America was founded based on the notion that my freedom does not preclude your freedom. “Civil rights” are the rights of all citizens. The so-called civil rights movement turned that idea upside down: “Civil rights,” according to Martin Luther King Jr. and his various black and red comrades and heirs, are privileges that accrue to blacks, based on the color of their skin, and which are thus withheld from whites for the same reason.

Thus, blacks have First Amendment rights; whites don’t. Whites must obey the law, but blacks are under no obligation to do so. (See also my theory of “The Paranoid, Black Supremacist, Jailhouse Philosophy of Law.”)

Consider Cong. Jesse Jackson Jr.’s remarks to Nashville This Morning co-host Steve Gill on the eve of the 2000 presidential election:

GILL: Let me ask you about this. It’s against IRS regulations for politicians to campaign from the pulpit. Why are these politicians campaigning in black churches?

JACKSON: I’m not totally convinced that’s true in the African-American community. Certainly there’s a separation of church and state [NS: for whites!]. But in our community there’s little distinction between our religion and our politics. ... And so in many African-American churches born out of experience in this country, the role of the churches has evolved into a very, very active political institution which has been very effective for a number of causes in the black community.

HOPKINS: And that supersedes the law?

JACKSON: Absolutely. Oh, absolutely.
The belief that the law does not apply to blacks is the basis for the “racial profiling” and “police brutality” myths. According to most blacks, for a policeman to put his hands on a black for any reason constitutes “police brutality.” Likewise, arresting or so much as stopping any black, even one guilty as hell, constitutes “racial profiling.”

When Thurgood Marshall was chief counsel of the NAACP Education and Legal Defense Fund, in the Brown v. Topeka Board of Education case, he argued on behalf of color-blind equality for blacks,

Distinctions by race are so evil, so arbitrary and invidious that a state, bound to defend the equal protection of the laws must not invoke them in any public sphere.

Years later, as an affirmative action Supreme Court justice, Marshall revealed his true agenda to Justice William O. Douglas, the latter of whom opposed affirmative action:

You [white] guys have been practicing discrimination for years. Now it’s our [blacks’] turn.
As one critic noted at Front Page Magazine years later, Marshall’s revanchist logic was so thoroughgoing that it could even rationalize blacks’ enslavement of whites. And that enslavement is central to the system of black supremacy that I dubbed “Jim Snow” 21 years ago.

The notion that most blacks (and white and other non-white multiculturalists) are “egalitarians” is a myth shared by white leftists and conservatives alike, including even Lawrence Auster.

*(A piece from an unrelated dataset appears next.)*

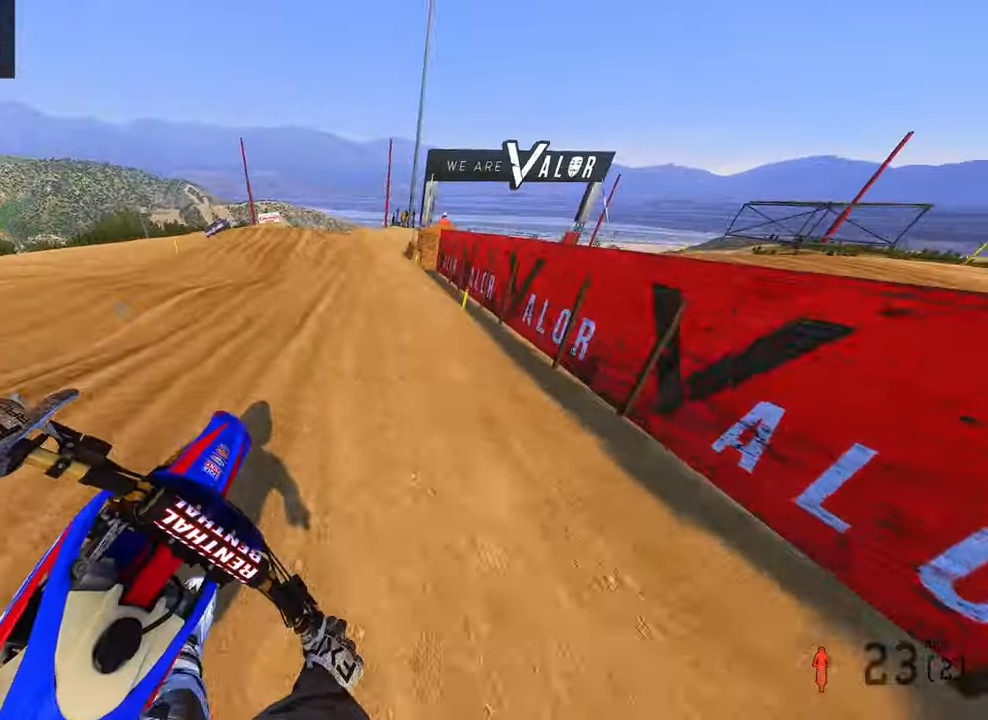
{"dt_ms": 1000, "buttons": ["R2"], "left_stick": "up-left", "right_stick": "up-right", "button_events": []}
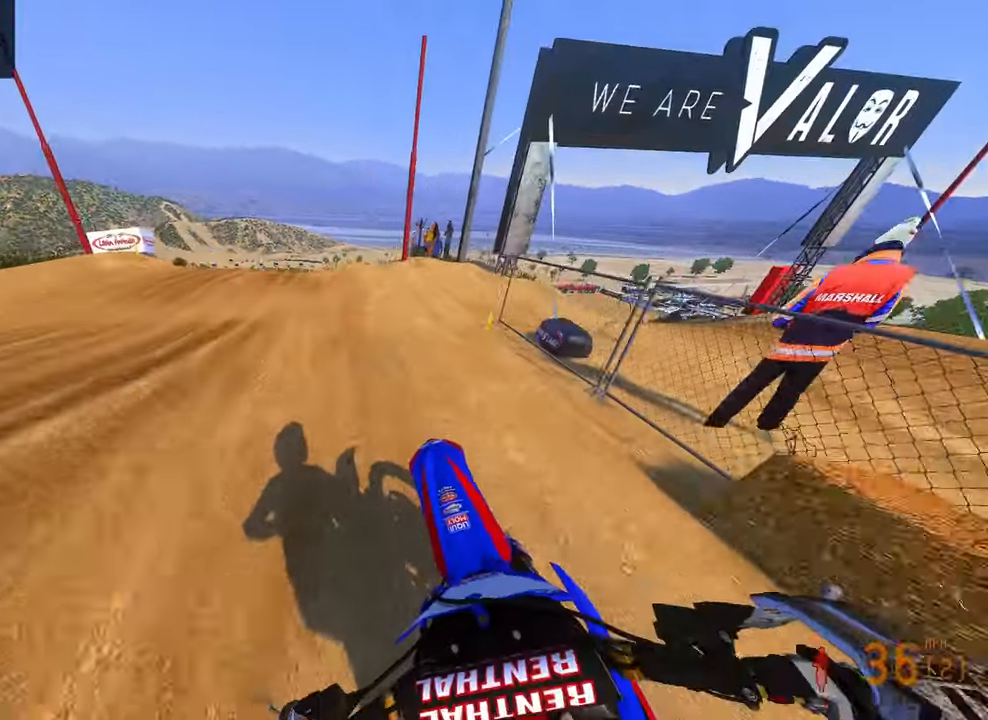
{"dt_ms": 500, "buttons": ["R3"], "left_stick": "up-left", "right_stick": "down-left", "button_events": [[417, "R3", "down"], [467, "R2", "up"]]}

The problems highlighted by the American Renaissance affair are not limited to Charlotte. This is today’s America. Whites who would continue sleepwalking through life have thus been warned… yet again.

3 comments:

Anonymous said...

'The problems highlighted by the American Renaissance affair are not limited to Charlotte. This is today’s America. Whites who would continue sleepwalking through life have thus been warned… yet again.'

Seems as if Mr. Stix agrees with SBPDL.

Nicholas Stix said...

You should have said, "Seems as if SBPDL agrees with Mr. Stix."

I've been writing about this sort of thing since 1990. How long has "Paul Kersey" been at it?

Anonymous said...

You are right, of course, Mr Stix. I concede the point.